TASK TO COMPLETE: Convert the data, from its beginning up to and including the line containing "stomers to smooth", into a JSON list of strings with one string per line and blank lines omitted. Exclude the pictures from the output.

DATA SUPPLIED:
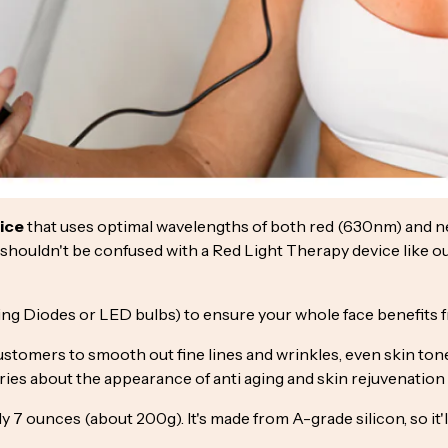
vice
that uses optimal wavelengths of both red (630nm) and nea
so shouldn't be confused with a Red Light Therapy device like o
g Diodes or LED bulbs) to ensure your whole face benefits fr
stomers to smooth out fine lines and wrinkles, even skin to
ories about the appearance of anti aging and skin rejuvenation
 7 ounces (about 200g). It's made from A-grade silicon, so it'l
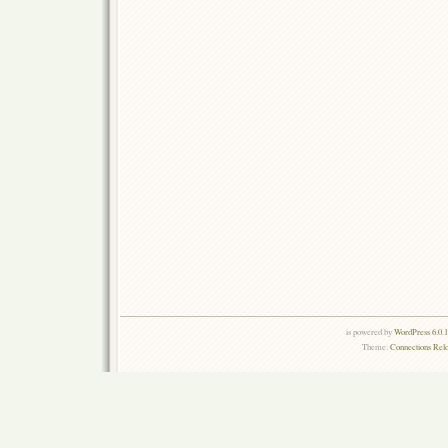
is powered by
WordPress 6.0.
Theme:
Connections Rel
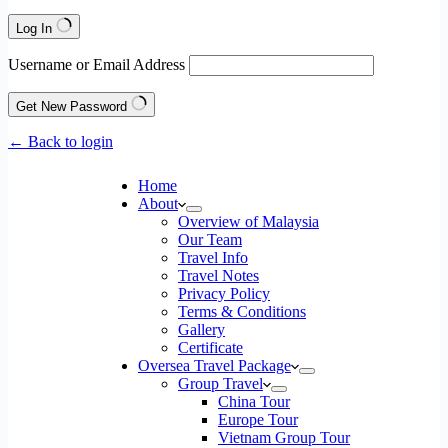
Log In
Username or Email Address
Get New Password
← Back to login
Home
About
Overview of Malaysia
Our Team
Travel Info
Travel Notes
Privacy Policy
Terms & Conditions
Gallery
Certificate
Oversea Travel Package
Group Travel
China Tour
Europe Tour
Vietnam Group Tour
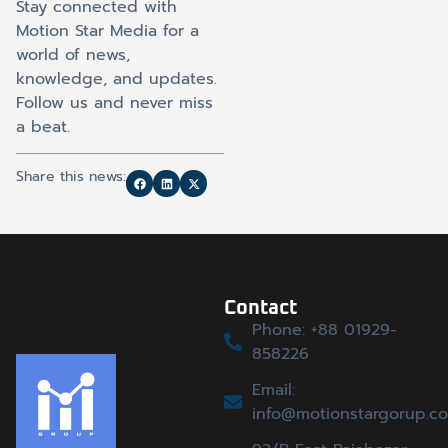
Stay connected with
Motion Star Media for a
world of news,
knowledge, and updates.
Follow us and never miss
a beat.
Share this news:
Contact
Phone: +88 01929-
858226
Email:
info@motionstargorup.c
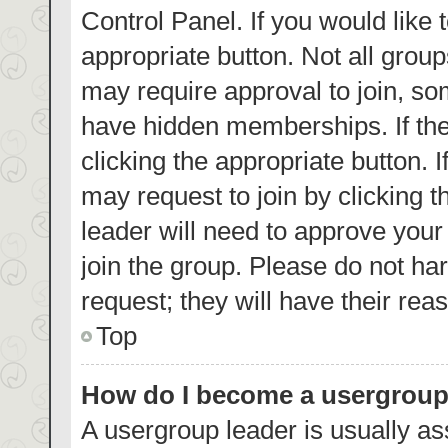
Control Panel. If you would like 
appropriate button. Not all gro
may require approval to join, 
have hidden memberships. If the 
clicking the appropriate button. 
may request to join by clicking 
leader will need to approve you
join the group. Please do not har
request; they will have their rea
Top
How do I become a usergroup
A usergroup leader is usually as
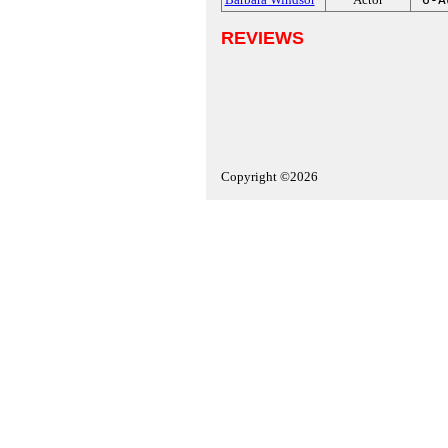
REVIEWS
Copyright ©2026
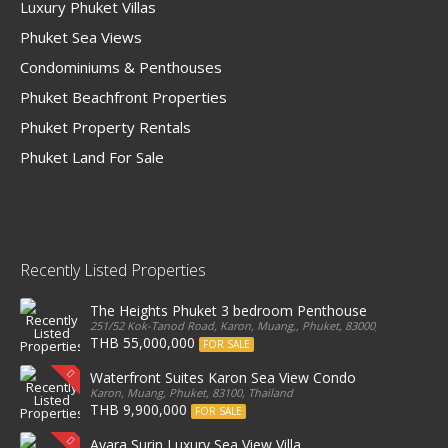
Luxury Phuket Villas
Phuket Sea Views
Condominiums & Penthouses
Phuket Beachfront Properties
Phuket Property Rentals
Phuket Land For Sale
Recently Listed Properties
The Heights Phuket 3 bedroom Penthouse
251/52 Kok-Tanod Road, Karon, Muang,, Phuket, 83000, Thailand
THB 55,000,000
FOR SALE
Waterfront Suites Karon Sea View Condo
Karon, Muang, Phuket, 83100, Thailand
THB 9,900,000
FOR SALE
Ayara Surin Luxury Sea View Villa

REPLY:
[
  "vice",
  "that uses optimal wavelengths of both red (630nm) and nea",
  "so shouldn't be confused with a Red Light Therapy device like o",
  "g Diodes or LED bulbs) to ensure your whole face benefits fr",
  "stomers to smooth out fine lines and wrinkles, even skin to"
]